▶ **Assigned task**: Exact copies of all entries are expected.

▶ **Source records**:
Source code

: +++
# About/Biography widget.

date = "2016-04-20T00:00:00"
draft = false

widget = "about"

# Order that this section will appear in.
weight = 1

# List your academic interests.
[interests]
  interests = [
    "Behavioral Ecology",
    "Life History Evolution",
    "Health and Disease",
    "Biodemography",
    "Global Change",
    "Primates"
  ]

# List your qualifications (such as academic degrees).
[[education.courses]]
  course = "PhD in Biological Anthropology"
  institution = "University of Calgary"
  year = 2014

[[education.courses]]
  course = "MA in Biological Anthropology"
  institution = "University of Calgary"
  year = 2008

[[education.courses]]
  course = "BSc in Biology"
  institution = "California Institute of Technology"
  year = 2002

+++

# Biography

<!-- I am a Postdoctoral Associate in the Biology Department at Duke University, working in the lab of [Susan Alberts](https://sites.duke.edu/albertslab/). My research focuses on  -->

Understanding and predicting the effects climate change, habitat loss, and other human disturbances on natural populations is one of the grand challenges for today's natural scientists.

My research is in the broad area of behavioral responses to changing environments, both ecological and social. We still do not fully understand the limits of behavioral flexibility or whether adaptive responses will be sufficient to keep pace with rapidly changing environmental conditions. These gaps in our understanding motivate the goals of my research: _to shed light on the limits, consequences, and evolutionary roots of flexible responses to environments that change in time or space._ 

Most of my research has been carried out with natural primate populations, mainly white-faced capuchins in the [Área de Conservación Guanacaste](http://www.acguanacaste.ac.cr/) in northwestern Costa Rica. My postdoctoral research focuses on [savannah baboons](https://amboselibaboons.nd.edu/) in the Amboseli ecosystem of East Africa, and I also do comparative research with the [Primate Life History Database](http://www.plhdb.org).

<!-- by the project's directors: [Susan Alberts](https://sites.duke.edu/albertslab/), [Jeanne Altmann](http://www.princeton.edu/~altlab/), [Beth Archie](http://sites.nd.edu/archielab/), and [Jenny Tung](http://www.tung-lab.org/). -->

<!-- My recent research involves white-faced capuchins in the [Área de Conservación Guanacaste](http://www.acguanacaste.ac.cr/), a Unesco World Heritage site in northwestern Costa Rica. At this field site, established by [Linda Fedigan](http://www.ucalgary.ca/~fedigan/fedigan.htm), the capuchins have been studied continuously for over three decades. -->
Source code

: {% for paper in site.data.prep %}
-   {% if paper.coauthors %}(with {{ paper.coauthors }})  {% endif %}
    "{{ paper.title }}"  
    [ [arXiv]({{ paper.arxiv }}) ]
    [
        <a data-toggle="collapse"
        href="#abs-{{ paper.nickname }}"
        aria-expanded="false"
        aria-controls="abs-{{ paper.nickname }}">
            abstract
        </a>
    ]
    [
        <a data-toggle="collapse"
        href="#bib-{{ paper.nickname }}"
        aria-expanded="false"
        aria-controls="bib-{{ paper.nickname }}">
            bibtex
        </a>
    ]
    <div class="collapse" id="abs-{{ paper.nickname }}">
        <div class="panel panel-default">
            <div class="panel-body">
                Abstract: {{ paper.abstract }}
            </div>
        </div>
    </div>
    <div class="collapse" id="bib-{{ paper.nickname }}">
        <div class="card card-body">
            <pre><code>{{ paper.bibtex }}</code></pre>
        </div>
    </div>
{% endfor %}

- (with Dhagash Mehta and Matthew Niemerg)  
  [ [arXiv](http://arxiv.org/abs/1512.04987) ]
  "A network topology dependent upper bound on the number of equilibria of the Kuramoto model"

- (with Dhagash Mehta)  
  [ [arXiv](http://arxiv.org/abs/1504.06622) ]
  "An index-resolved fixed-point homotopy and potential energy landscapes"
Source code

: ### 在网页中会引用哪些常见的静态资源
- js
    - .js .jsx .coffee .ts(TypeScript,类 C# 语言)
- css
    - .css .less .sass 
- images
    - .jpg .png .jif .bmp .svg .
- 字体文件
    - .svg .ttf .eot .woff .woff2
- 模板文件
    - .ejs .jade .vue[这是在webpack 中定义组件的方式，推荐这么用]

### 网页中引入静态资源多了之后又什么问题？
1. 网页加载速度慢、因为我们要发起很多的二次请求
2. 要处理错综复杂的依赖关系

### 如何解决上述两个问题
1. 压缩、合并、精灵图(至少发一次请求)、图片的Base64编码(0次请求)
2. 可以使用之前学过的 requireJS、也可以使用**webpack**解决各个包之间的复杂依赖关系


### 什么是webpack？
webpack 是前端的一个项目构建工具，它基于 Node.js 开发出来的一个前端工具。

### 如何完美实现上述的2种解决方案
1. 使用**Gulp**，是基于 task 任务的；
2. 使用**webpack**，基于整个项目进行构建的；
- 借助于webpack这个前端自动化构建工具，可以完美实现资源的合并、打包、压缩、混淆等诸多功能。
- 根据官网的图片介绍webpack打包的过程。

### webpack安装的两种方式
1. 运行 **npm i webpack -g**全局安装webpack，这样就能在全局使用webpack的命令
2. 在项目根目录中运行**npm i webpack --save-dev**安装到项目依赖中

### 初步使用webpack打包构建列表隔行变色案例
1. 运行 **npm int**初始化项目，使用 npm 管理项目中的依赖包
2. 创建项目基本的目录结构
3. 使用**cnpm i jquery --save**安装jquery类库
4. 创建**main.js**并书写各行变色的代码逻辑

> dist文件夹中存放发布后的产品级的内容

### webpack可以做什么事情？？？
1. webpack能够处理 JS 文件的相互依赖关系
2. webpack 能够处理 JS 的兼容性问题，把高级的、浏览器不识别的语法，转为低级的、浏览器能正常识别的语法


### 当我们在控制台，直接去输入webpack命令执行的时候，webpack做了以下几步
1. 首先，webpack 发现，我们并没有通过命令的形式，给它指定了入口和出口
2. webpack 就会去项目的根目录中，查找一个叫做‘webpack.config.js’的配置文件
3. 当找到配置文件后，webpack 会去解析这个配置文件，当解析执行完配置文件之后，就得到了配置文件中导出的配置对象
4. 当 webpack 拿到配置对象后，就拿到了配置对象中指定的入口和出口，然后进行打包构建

▶ **Result of this exercise**:
Source code

: +++
# About/Biography widget.

date = "2016-04-20T00:00:00"
draft = false

widget = "about"

# Order that this section will appear in.
weight = 1

# List your academic interests.
[interests]
  interests = [
    "Behavioral Ecology",
    "Life History Evolution",
    "Health and Disease",
    "Biodemography",
    "Global Change",
    "Primates"
  ]

# List your qualifications (such as academic degrees).
[[education.courses]]
  course = "PhD in Biological Anthropology"
  institution = "University of Calgary"
  year = 2014

[[education.courses]]
  course = "MA in Biological Anthropology"
  institution = "University of Calgary"
  year = 2008

[[education.courses]]
  course = "BSc in Biology"
  institution = "California Institute of Technology"
  year = 2002

+++

# Biography

<!-- I am a Postdoctoral Associate in the Biology Department at Duke University, working in the lab of [Susan Alberts](https://sites.duke.edu/albertslab/). My research focuses on  -->

Understanding and predicting the effects climate change, habitat loss, and other human disturbances on natural populations is one of the grand challenges for today's natural scientists.

My research is in the broad area of behavioral responses to changing environments, both ecological and social. We still do not fully understand the limits of behavioral flexibility or whether adaptive responses will be sufficient to keep pace with rapidly changing environmental conditions. These gaps in our understanding motivate the goals of my research: _to shed light on the limits, consequences, and evolutionary roots of flexible responses to environments that change in time or space._ 

Most of my research has been carried out with natural primate populations, mainly white-faced capuchins in the [Área de Conservación Guanacaste](http://www.acguanacaste.ac.cr/) in northwestern Costa Rica. My postdoctoral research focuses on [savannah baboons](https://amboselibaboons.nd.edu/) in the Amboseli ecosystem of East Africa, and I also do comparative research with the [Primate Life History Database](http://www.plhdb.org).

<!-- by the project's directors: [Susan Alberts](https://sites.duke.edu/albertslab/), [Jeanne Altmann](http://www.princeton.edu/~altlab/), [Beth Archie](http://sites.nd.edu/archielab/), and [Jenny Tung](http://www.tung-lab.org/). -->

<!-- My recent research involves white-faced capuchins in the [Área de Conservación Guanacaste](http://www.acguanacaste.ac.cr/), a Unesco World Heritage site in northwestern Costa Rica. At this field site, established by [Linda Fedigan](http://www.ucalgary.ca/~fedigan/fedigan.htm), the capuchins have been studied continuously for over three decades. -->
Source code

: {% for paper in site.data.prep %}
-   {% if paper.coauthors %}(with {{ paper.coauthors }})  {% endif %}
    "{{ paper.title }}"  
    [ [arXiv]({{ paper.arxiv }}) ]
    [
        <a data-toggle="collapse"
        href="#abs-{{ paper.nickname }}"
        aria-expanded="false"
        aria-controls="abs-{{ paper.nickname }}">
            abstract
        </a>
    ]
    [
        <a data-toggle="collapse"
        href="#bib-{{ paper.nickname }}"
        aria-expanded="false"
        aria-controls="bib-{{ paper.nickname }}">
            bibtex
        </a>
    ]
    <div class="collapse" id="abs-{{ paper.nickname }}">
        <div class="panel panel-default">
            <div class="panel-body">
                Abstract: {{ paper.abstract }}
            </div>
        </div>
    </div>
    <div class="collapse" id="bib-{{ paper.nickname }}">
        <div class="card card-body">
            <pre><code>{{ paper.bibtex }}</code></pre>
        </div>
    </div>
{% endfor %}

- (with Dhagash Mehta and Matthew Niemerg)  
  [ [arXiv](http://arxiv.org/abs/1512.04987) ]
  "A network topology dependent upper bound on the number of equilibria of the Kuramoto model"

- (with Dhagash Mehta)  
  [ [arXiv](http://arxiv.org/abs/1504.06622) ]
  "An index-resolved fixed-point homotopy and potential energy landscapes"
Source code

: ### 在网页中会引用哪些常见的静态资源
- js
    - .js .jsx .coffee .ts(TypeScript,类 C# 语言)
- css
    - .css .less .sass 
- images
    - .jpg .png .jif .bmp .svg .
- 字体文件
    - .svg .ttf .eot .woff .woff2
- 模板文件
    - .ejs .jade .vue[这是在webpack 中定义组件的方式，推荐这么用]

### 网页中引入静态资源多了之后又什么问题？
1. 网页加载速度慢、因为我们要发起很多的二次请求
2. 要处理错综复杂的依赖关系

### 如何解决上述两个问题
1. 压缩、合并、精灵图(至少发一次请求)、图片的Base64编码(0次请求)
2. 可以使用之前学过的 requireJS、也可以使用**webpack**解决各个包之间的复杂依赖关系


### 什么是webpack？
webpack 是前端的一个项目构建工具，它基于 Node.js 开发出来的一个前端工具。

### 如何完美实现上述的2种解决方案
1. 使用**Gulp**，是基于 task 任务的；
2. 使用**webpack**，基于整个项目进行构建的；
- 借助于webpack这个前端自动化构建工具，可以完美实现资源的合并、打包、压缩、混淆等诸多功能。
- 根据官网的图片介绍webpack打包的过程。

### webpack安装的两种方式
1. 运行 **npm i webpack -g**全局安装webpack，这样就能在全局使用webpack的命令
2. 在项目根目录中运行**npm i webpack --save-dev**安装到项目依赖中

### 初步使用webpack打包构建列表隔行变色案例
1. 运行 **npm int**初始化项目，使用 npm 管理项目中的依赖包
2. 创建项目基本的目录结构
3. 使用**cnpm i jquery --save**安装jquery类库
4. 创建**main.js**并书写各行变色的代码逻辑

> dist文件夹中存放发布后的产品级的内容

### webpack可以做什么事情？？？
1. webpack能够处理 JS 文件的相互依赖关系
2. webpack 能够处理 JS 的兼容性问题，把高级的、浏览器不识别的语法，转为低级的、浏览器能正常识别的语法


### 当我们在控制台，直接去输入webpack命令执行的时候，webpack做了以下几步
1. 首先，webpack 发现，我们并没有通过命令的形式，给它指定了入口和出口
2. webpack 就会去项目的根目录中，查找一个叫做‘webpack.config.js’的配置文件
3. 当找到配置文件后，webpack 会去解析这个配置文件，当解析执行完配置文件之后，就得到了配置文件中导出的配置对象
4. 当 webpack 拿到配置对象后，就拿到了配置对象中指定的入口和出口，然后进行打包构建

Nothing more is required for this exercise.